Architecton
Réalisateur : Victor Kossakovsky
Genre : Documentaire
Nationalité : Allemagne, France
Date de sortie : 28 mai 2025
Victor Kossakovsky explore la matière la plus solide pour réfléchir à la relation entre l’homme et l’architecture.
Après l’immersion sensorielle d’Aquarela, centrée sur l’élément aquatique et les effets dévastateurs du changement climatique, et Gunda, qui portait un regard contemplatif sur le monde animal, Viktor Kossakovsky propose cette fois une méditation sur la pierre. Architecton, présenté à la 74e édition de la Berlinale, est une œuvre monolithique qui, presque sans paroles, interroge à la fois la solidité et la nature éphémère de la pierre. La caméra glisse sur les surfaces de la pierre naturelle et sur les édifices antiques, comme les ruines de Baalbek au Liban, vestiges de civilisations millénaires.

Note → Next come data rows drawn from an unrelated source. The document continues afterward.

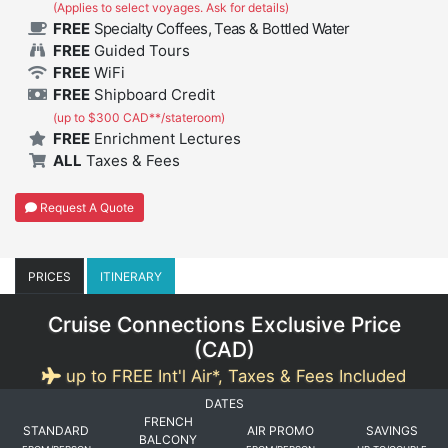
(Applies to select voyages. Ask for details)
FREE
Specialty Coffees, Teas & Bottled Water
FREE
Guided Tours
FREE
WiFi
FREE
Shipboard Credit
(up to $300 CAD**/stateroom)
FREE
Enrichment Lectures
ALL
Taxes & Fees
Request A Quote
PRICES
ITINERARY
Cruise Connections Exclusive Price
(
CAD
)
up to FREE Int'l Air*, Taxes & Fees Included
DATES
FRENCH
STANDARD
AIR PROMO
SAVINGS
BALCONY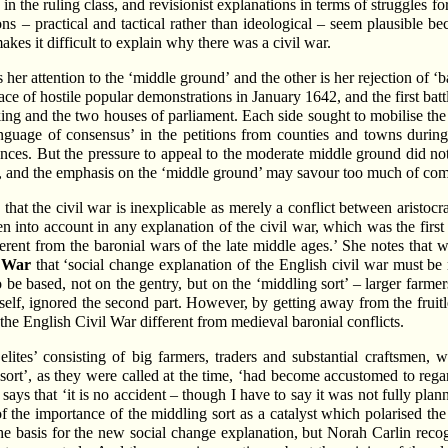
 in the ruling class, and revisionist explanations in terms of struggles f
ons – practical and tactical rather than ideological – seem plausible be
akes it difficult to explain why there was a civil war.
 her attention to the ‘middle ground’ and the other is her rejection of 
ce of hostile popular demonstrations in January 1642, and the first bat
 king and the two houses of parliament. Each side sought to mobilise th
nguage of consensus’ in the petitions from counties and towns during
nces. But the pressure to appeal to the moderate middle ground did not
es, and the emphasis on the ‘middle ground’ may savour too much of com
 that the civil war is inexplicable as merely a conflict between aristocr
n into account in any explanation of the civil war, which was the first 
ferent from the baronial wars of the late middle ages.’ She notes that 
l War
that ‘social change explanation of the English civil war must b
o be based, not on the gentry, but on the ‘middling sort’ – larger farme
mself, ignored the second part. However, by getting away from the fruitl
he English Civil War different from medieval baronial conflicts.
lites’ consisting of big farmers, traders and substantial craftsmen,
ort’, as they were called at the time, ‘had become accustomed to rega
says that ‘it is no accident – though I have to say it was not fully pla
f the importance of the middling sort as a catalyst which polarised the
he basis for the new social change explanation, but Norah Carlin recog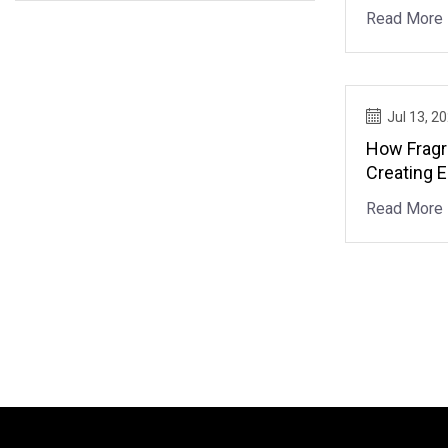
Read More
Jul 13, 2
How Fragr
Creating 
Read More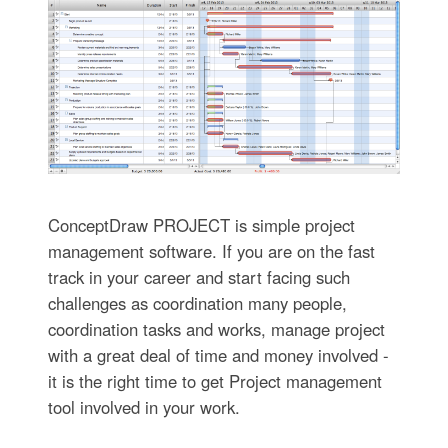
ConceptDraw PROJECT is simple project
management software. If you are on the fast
track in your career and start facing such
challenges as coordination many people,
coordination tasks and works, manage project
with a great deal of time and money involved -
it is the right time to get Project management
tool involved in your work.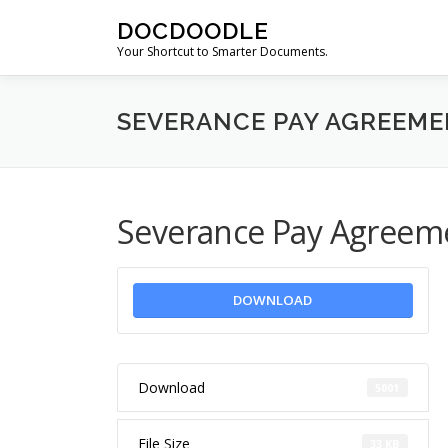
Skip
DOCDOODLE
to
Your Shortcut to Smarter Documents.
content
SEVERANCE PAY AGREEME
Severance Pay Agreem
DOWNLOAD
Download
5001
File Size
33 KB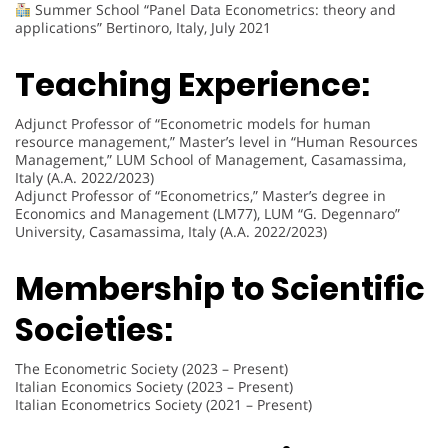
Summer School “Panel Data Econometrics: theory and
applications” Bertinoro, Italy, July 2021
Teaching Experience:
Adjunct Professor of “Econometric models for human
resource management,” Master’s level in “Human Resources
Management,” LUM School of Management, Casamassima,
Italy (A.A. 2022/2023)
Adjunct Professor of “Econometrics,” Master’s degree in
Economics and Management (LM77), LUM “G. Degennaro”
University, Casamassima, Italy (A.A. 2022/2023)
Membership to Scientific
Societies:
The Econometric Society (2023 – Present)
Italian Economics Society (2023 – Present)
Italian Econometrics Society (2021 – Present)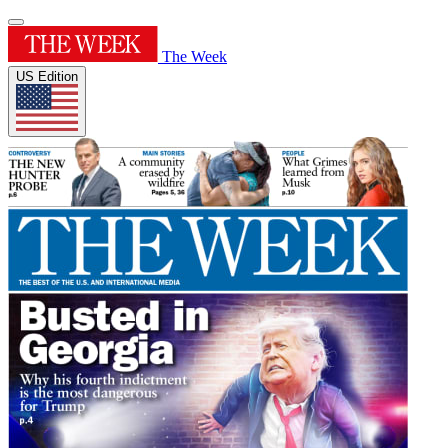
The Week
US Edition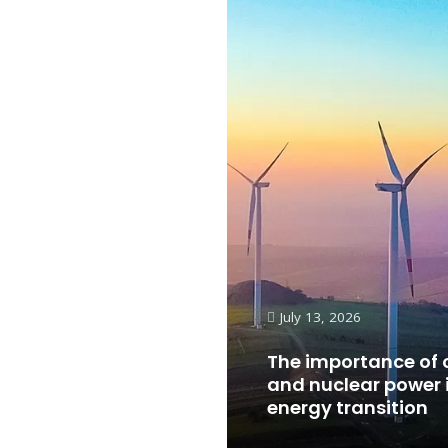
July 13, 2026
The importance of 
and nuclear power 
energy transition
Read More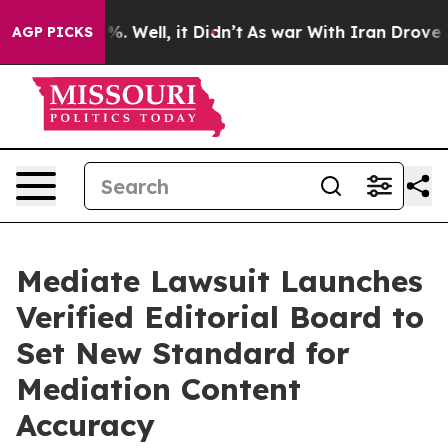
d 40%. Well, it Didn’t
As war With Iran Drove oil Pr
AGP PICKS
Mediate Lawsuit Launches
Verified Editorial Board to
Set New Standard for
Mediation Content
Accuracy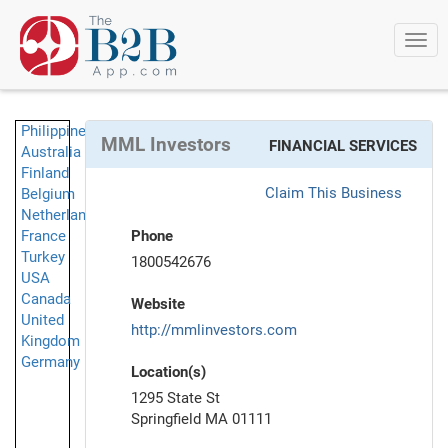
Togg
navi
Philippines
MML Investors
FINANCIAL SERVICES
Australia
Finland
Claim This Business
Belgium
Netherlands
France
Phone
Turkey
1800542676
USA
Canada
Website
United
http://mmlinvestors.com
Kingdom
Germany
Location(s)
1295 State St
Springfield MA 01111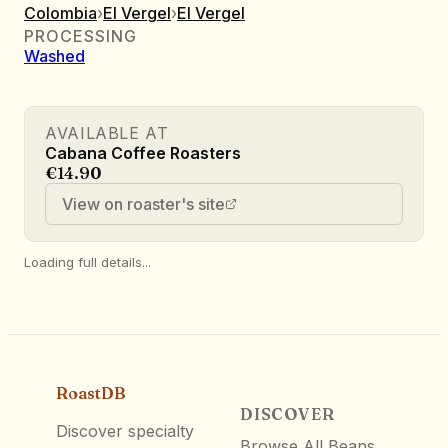
Colombia
›
El Vergel
›
El Vergel
PROCESSING
Washed
AVAILABLE AT
Cabana Coffee Roasters
€14.90
View on roaster's site
Loading full details...
RoastDB
DISCOVER
Discover specialty
Browse All Beans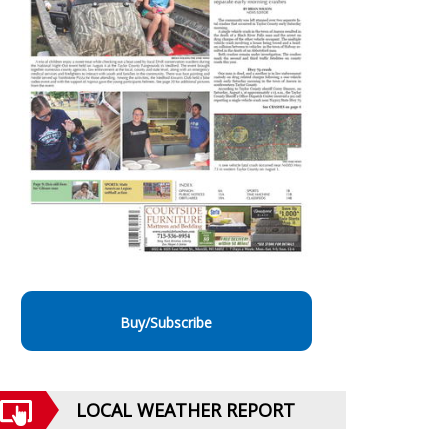
Buy/Subscribe
LOCAL WEATHER REPORT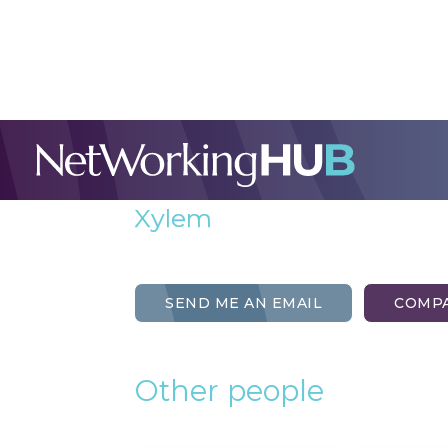
Simon Wilcox
External Sales
Xylem
SEND ME AN EMAIL
COMPA
Other people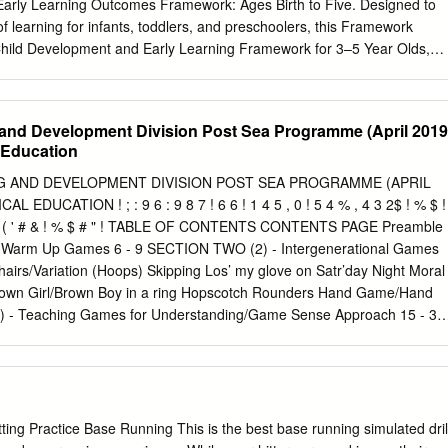
Early Learning Outcomes Framework: Ages Birth to Five. Designed to
f learning for infants, toddlers, and preschoolers, this Framework
Child Development and Early Learning Framework for 3–5 Year Olds,
 Framework is grounded in a comprehensive body of research regardin
d know and be able to do during these formative years. Our intent is to
fforts to create and impart stimulating and foundational learning
and Development Division Post Sea Programme (April 2019
g children and prepare them to be school ready. New research has
l Education
ng of early development and school readiness. We are grateful to
ng early childhood researchers, content experts, and practitioners for
 AND DEVELOPMENT DIVISION POST SEA PROGRAMME (APRIL
veloping the Framework. In addition, the Secretary’s Advisory Committee
L EDUCATION ! ; : 9 6 : 9 8 7 ! 6 6 ! 1 4 5 , 0 ! 5 4 % , 4 3 2$ ! % $ !
d Evaluation and the National Centers of the Office of Head Start,
 ! * ) ! ' ( ' # & ! % $ # " ! TABLE OF CONTENTS CONTENTS PAGE Preamble
Center on Quality Teaching and Learning (NCQTL) and the Early Head
 Warm Up Games 6 - 9 SECTION TWO (2) - Intergenerational Games
Center (EHSNRC), offered valuable input. The revised Framework
airs/Variation (Hoops) Skipping Los’ my glove on Satr’day Night Moral
 in the field of early childhood. The first five years of life is a time of
Brown Girl/Brown Boy in a ring Hopscotch Rounders Hand Game/Hand
lopment and learning.The Head Start Early Learning Outcomes
 - Teaching Games for Understanding/Game Sense Approach 15 - 30
Five outlines and describes the skills, behaviors, and concepts that
ied Cricket Games/Cricket References ! ! ! PREAMBLE: Physical
ll children, including children who are dual language learners (DLLs)
ore subjects on the Trinidad and Tobago National Primary School
es.
Wuest & Bucher, 2015, “Physical Education is an educational process
 improvement of human performance and enhancement of human
dium of physical activities”. One of the main goals of this subject is
ting Practice Base Running This is the best base running simulated dril
ity to use knowledge of movement and skills to perform a wide range of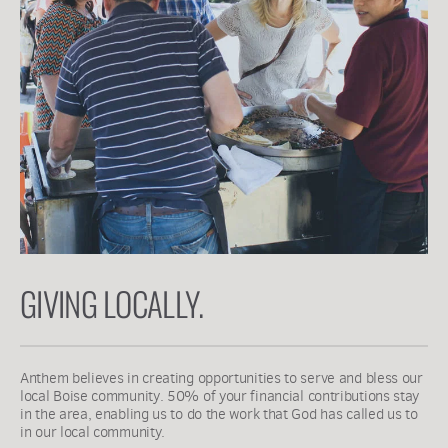
GIVING LOCALLY.
Anthem believes in creating opportunities to serve and bless our 
local Boise community. 50% of your financial contributions stay 
in the area, enabling us to do the work that God has called us to 
in our local community. 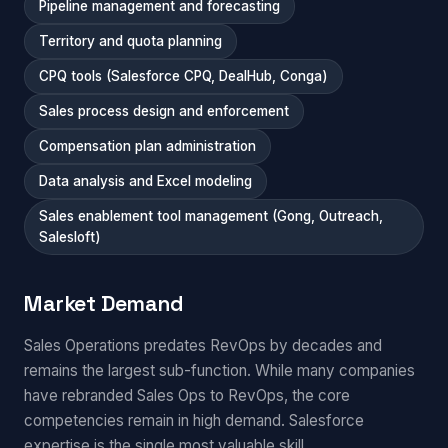
Pipeline management and forecasting
Territory and quota planning
CPQ tools (Salesforce CPQ, DealHub, Conga)
Sales process design and enforcement
Compensation plan administration
Data analysis and Excel modeling
Sales enablement tool management (Gong, Outreach,
Salesloft)
Market Demand
Sales Operations predates RevOps by decades and
remains the largest sub-function. While many companies
have rebranded Sales Ops to RevOps, the core
competencies remain in high demand. Salesforce
expertise is the single most valuable skill.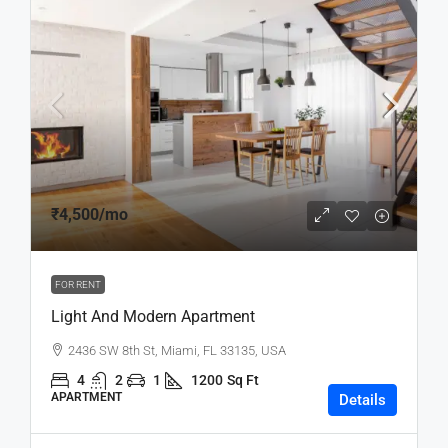
₹4,500
/mo
FOR RENT
Light And Modern Apartment
2436 SW 8th St, Miami, FL 33135, USA
4
2
1
1200
Sq Ft
APARTMENT
Details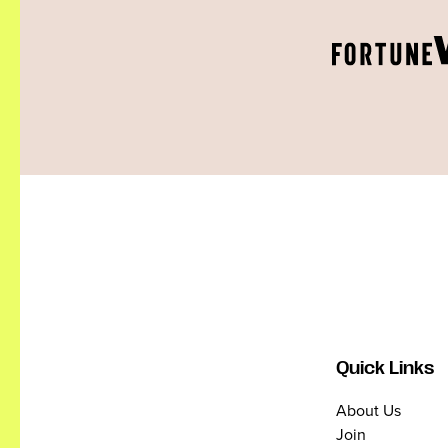
Quick Links
About Us
Join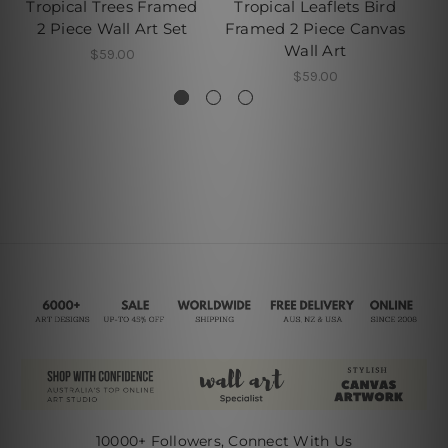
Tropical Trees Framed
Tropical Leaflets Bird
Tr
2 Piece Wall Art Set
Framed 2 Piece Canvas
Fr
Wall Art
$59.00
$59.00
10000+ Followers, Connect With Us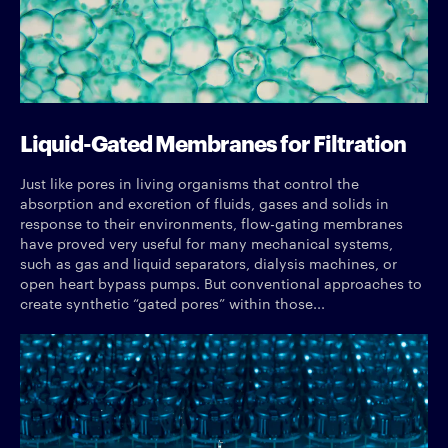
Liquid-Gated Membranes for Filtration
Just like pores in living organisms that control the
absorption and excretion of fluids, gases and solids in
response to their environments, flow-gating membranes
have proved very useful for many mechanical systems,
such as gas and liquid separators, dialysis machines, or
open heart bypass pumps. But conventional approaches to
create synthetic “gated pores” within those...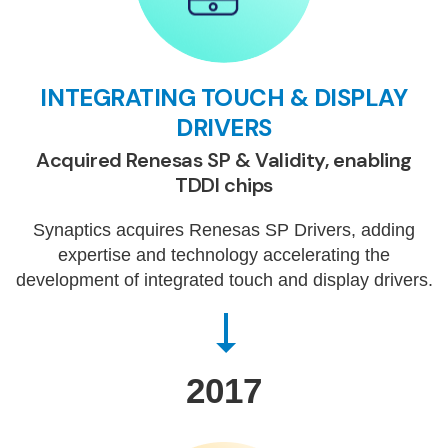
INTEGRATING TOUCH & DISPLAY
DRIVERS
Acquired Renesas SP & Validity, enabling
TDDI chips
Synaptics acquires Renesas SP Drivers, adding
expertise and technology accelerating the
development of integrated touch and display drivers.
2017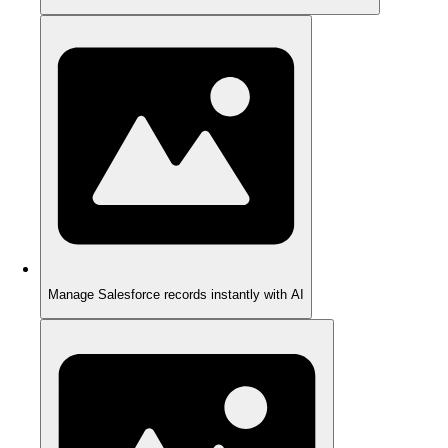
Manage Salesforce records instantly with AI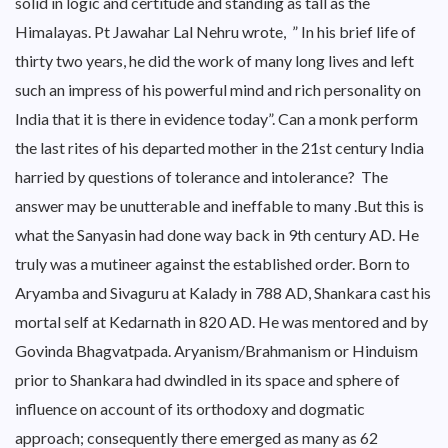
solid in logic and certitude and standing as tall as the
Himalayas. Pt Jawahar Lal Nehru wrote, ” In his brief life of
thirty two years, he did the work of many long lives and left
such an impress of his powerful mind and rich personality on
India that it is there in evidence today”. Can a monk perform
the last rites of his departed mother in the 21st century India
harried by questions of tolerance and intolerance? The
answer may be unutterable and ineffable to many .But this is
what the Sanyasin had done way back in 9th century AD. He
truly was a mutineer against the established order. Born to
Aryamba and Sivaguru at Kalady in 788 AD, Shankara cast his
mortal self at Kedarnath in 820 AD. He was mentored and by
Govinda Bhagvatpada. Aryanism/Brahmanism or Hinduism
prior to Shankara had dwindled in its space and sphere of
influence on account of its orthodoxy and dogmatic
approach; consequently there emerged as many as 62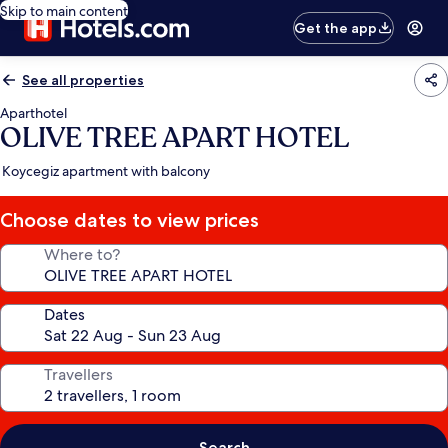
Skip to main content
Get the app
See all properties
Aparthotel
OLIVE TREE APART HOTEL
Koycegiz apartment with balcony
Choose dates to view prices
Where to?
Dates
Travellers
Search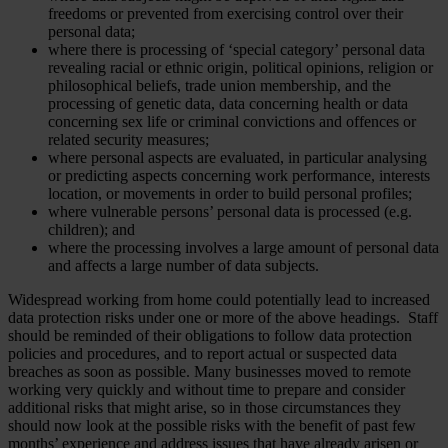
freedoms or prevented from exercising control over their
personal data;
where there is processing of ‘special category’ personal data
revealing racial or ethnic origin, political opinions, religion or
philosophical beliefs, trade union membership, and the
processing of genetic data, data concerning health or data
concerning sex life or criminal convictions and offences or
related security measures;
where personal aspects are evaluated, in particular analysing
or predicting aspects concerning work performance, interests
location, or movements in order to build personal profiles;
where vulnerable persons’ personal data is processed (e.g.
children); and
where the processing involves a large amount of personal data
and affects a large number of data subjects.
Widespread working from home could potentially lead to increased
data protection risks under one or more of the above headings. Staff
should be reminded of their obligations to follow data protection
policies and procedures, and to report actual or suspected data
breaches as soon as possible. Many businesses moved to remote
working very quickly and without time to prepare and consider
additional risks that might arise, so in those circumstances they
should now look at the possible risks with the benefit of past few
months’ experience and address issues that have already arisen or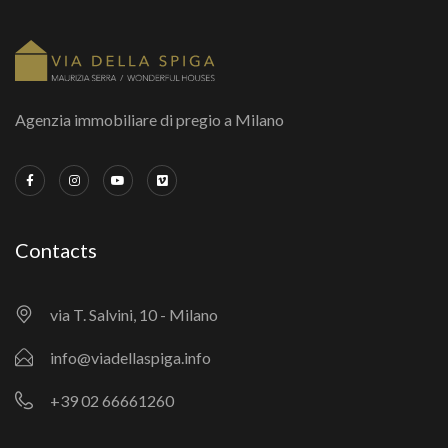
Agenzia immobiliare di pregio a Milano
Contacts
via T. Salvini, 10 - Milano
info@viadellaspiga.info
+39 02 66661260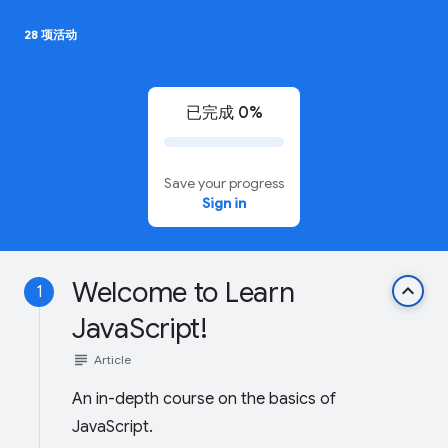
28 项活动
已完成 0%
Save your progress
Sign in
Welcome to Learn
keyboard_arrow_up
1
JavaScript!
subject
Article
An in-depth course on the basics of
JavaScript.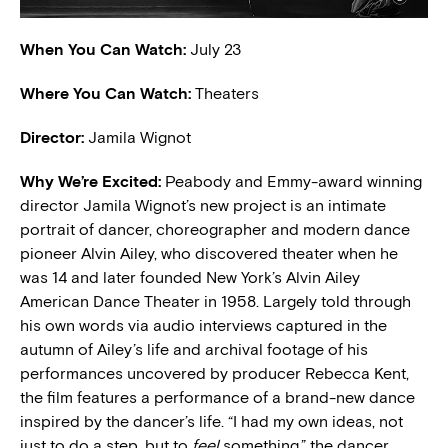
When You Can Watch:
July 23
Where You Can Watch:
Theaters
Director:
Jamila Wignot
W
hy We’re Excited:
Peabody and Emmy-award winning
director Jamila Wignot’s new project is an intimate
portrait of dancer, choreographer and modern dance
pioneer Alvin Ailey, who discovered theater when he
was 14 and later founded New York’s Alvin Ailey
American Dance Theater in 1958. Largely told through
his own words via audio interviews captured in the
autumn of Ailey’s life and archival footage of his
performances uncovered by producer Rebecca Kent,
the film features a performance of a brand-new dance
inspired by the dancer’s life. “I had my own ideas, not
just to do a step, but to
feel
something,” the dancer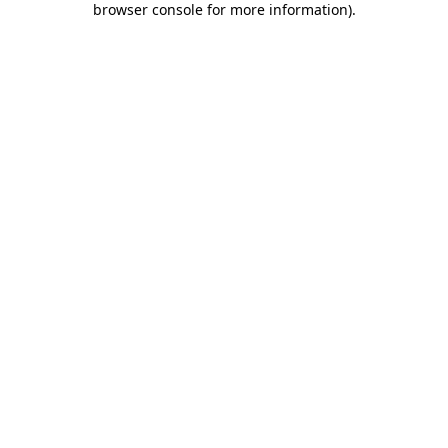
browser console for more information)
.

Les images somptueuses se mêlent à celles des ruines : des pierres qui s’effondrent de manière sublime, bouleversante et oppressante, révélant la fragilité et la fugacité de ce que l’homme considère comme l’élément le plus stable et durable. Éboulements, minéraux extraits, roches fragmentées puis recomposées en matériaux de construction sont utilisés dans des bâtiments eux-mêmes voués à être érodés ou détruits par des cataclysmes, qu’ils soient naturels ou provoqués — comme les ruines en Turquie après le tremblement de terre de 2017, ou en Ukraine, conséquence de la guerre en cours.
Ce fragile équilibre entre le naturel et l’artificiel se trouve ainsi au cœur d’une réflexion plus vaste sur le cycle de la vie. Aux plans silencieux s’ajoutent, d’un côté, ceux montrant la superposition artificielle et peu naturelle des pierres, et de l’autre, ceux qui suivent l’architecte italien Michele De Lucchi, dirigeant des travaux dans son propre jardin. De Lucchi, dont la carrière est marquée par la conception de bâtiments liés au design industriel, se place au même niveau que les maçons qui réalisent un cercle de pierres issues du territoire, formant ce qu’il considère comme un cercle magique.
Dans un épilogue final, le cinéaste et l’architecte échangent sur le rôle du béton dans l’architecture contemporaine, et sur les raisons pour lesquelles nous ne sommes plus capables de bâtir des constructions durables au-delà de quarante ou cinquante ans. La réponse de De Lucchi, qui dévoile également la thèse du documentaire, est aussi simple qu’intrigante : la force de notre progrès apparent réside dans la capacité à aller à l’encontre de l’ordre naturel, en érigeant des structures qui s’imposent au paysage dans leur artificialité assumée, rendue possible par l’usage du béton et de matériaux transportés de loin.
Mais, selon De Lucchi, la beauté architecturale est aussi liée à la fertilité : à la conscience qu’un édifice n’est pas qu’un assemblage de matériaux, mais un espace capable de générer de nouveaux sens et de nouvelles images. Un bâtiment est beau quand il devient symbole. Et un symbole fertile et durable ne peut naître que s’il prend racine dans le territoire où il s’élève : le cercle dans le jardin de De Lucchi est « magique » justement parce qu’il est construit avec les pierres du lieu.
Si l’architecture n’est qu’une « manière de réfléchir à notre manière de vivre » — comme l’affirme l’architecte — alors il devient évident que les principes esthétiques qui régissent la vie moderne doivent être profondément réévalués. Dans un monde où la question des ressources — ou plutôt de leur finitude — devient chaque jour plus pressante, Kossakovsky plaide pour un retour au cercle naturel de la vie. Le réalisateur russe souligne enfin que le béton, matériau inexistant dans la nature, est aujourd’hui la deuxième ressource la plus consommée au monde après l’eau. Ainsi, ce documentaire nous ramène lui aussi à une prise de conscience alarmante : celle de nos consommations et de l’impact croissant qu’elles exercent sur l’écosphère.